Fixing this requires a comprehensive approach to the very first layer of taxation. The FASTER Directive offers a beacon of hope by streamlining procedures and introducing digital tools (e.g. common digital tax residence certificates (eTRCs)). However, this simplification is an interim measure, not the final destination. The ultimate objective must be for all Member States to grant relief at source by law. Where there are no complex reclaim systems and a single relief-at-source system is coupled with digital verification (such as the eTRC) and robust procedural automation, we can eliminate the risks of fraud (and the costs of WHT fraud cases). And this should not be seen as deregulation – Member States can follow the same logic that allowed them to agree on the FASTER proposal. We do this in a realistic, pragmatic and step-by-step basis. Member State by Member State, rebuilding the trust of each system as we move forward.
Beyond procedures, we must address the second layer by decluttering regulations. The upcoming Omnibus on Taxation initiative should serve this purpose. Rather than creating new tax exemptions, this initiative is a unique opportunity to recognise that highly regulated funds (e.g., AIFMD/UCITS-compliant) are tax-neutral vehicles. This is an opportunity to eliminate costly legal disputes over treaty eligibility and fix the systems by leveraging the "regulatory fortress" of EU funds to prevent tax abuses while securing tax neutrality.
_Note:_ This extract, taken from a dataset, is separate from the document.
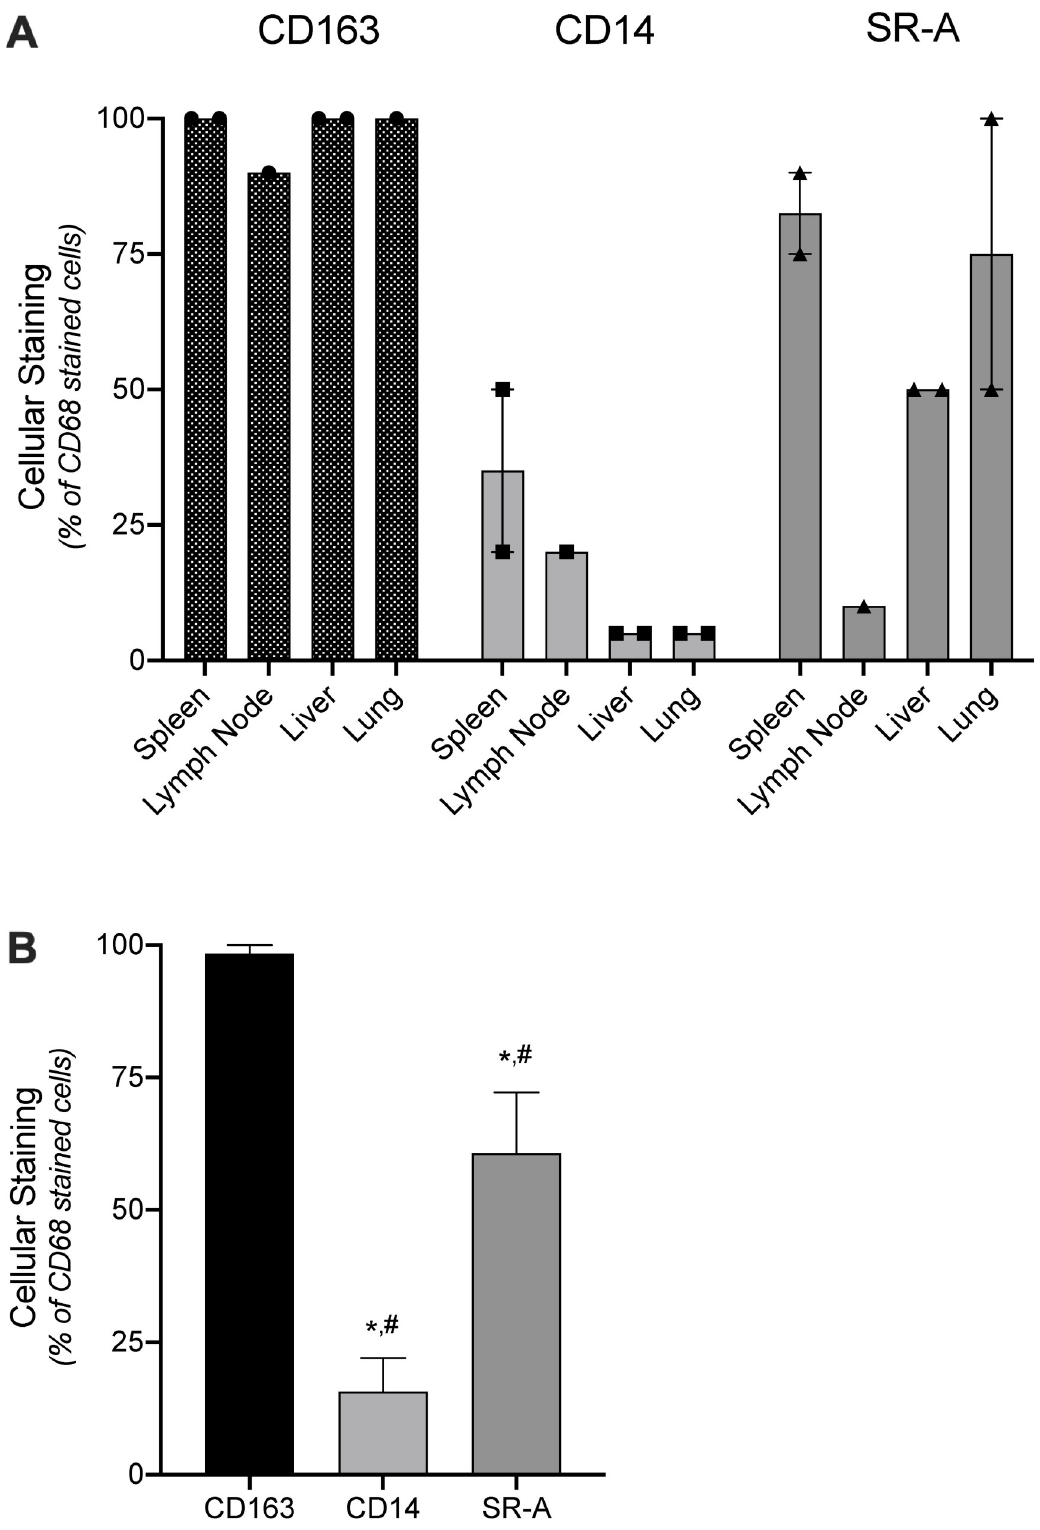
Fig 4. Analysis of CD163, CD14 and SR-A expression compared to CD68 in resident tissue monocyte/macrophages. A) Tissue-resident monocyte/macrophages in FFPE sections of spleen, lymph node, liver, and lung were immunostained and scored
Simultaneously, tax authorities must make effective use of the tax tools at their disposal. By onboarding all the tax compliance obligations arising from the EU tax framework (e.g., DACs, ATADs, Pillar Two), the industry has reached a compliance ceiling. The price of tax integrity should be limited by the principle of proportionality. Tax authorities are not suffering from a lack of data; they are suffering from an inability to consolidate it. We should aim to establish a "report once" framework, so that tax authorities can automate verifications and phase out the burdensome, inefficient paper-based procedures of the past.
Finally, simplifying the back-end plumbing must be paired with clear strategies to empower investors. Complex tax reporting is a major barrier to financial literacy. To ensure a widespread adoption of the Commission's recommendations on Savings and Investment Accounts (SIAs), Member States should utilise the fiscal space created by a more efficient, digitalised tax system to offer targeted tax incentives at the investor level, rewarding the patient, long-term capital Europe desperately needs. Ultimately, the Savings and Investment Union will not be built on new regulations alone, but on the removal of the old architectural flaws in our tax systems. By respecting the three-layer principle, demanding relief at source via the Omnibus initiative, and fully digitalising compliance, we can ensure that European savings finally become the true engine of European economic growth. This is how we turn the needle: working together in the same direction, we can build a Savings and Investment Union for all.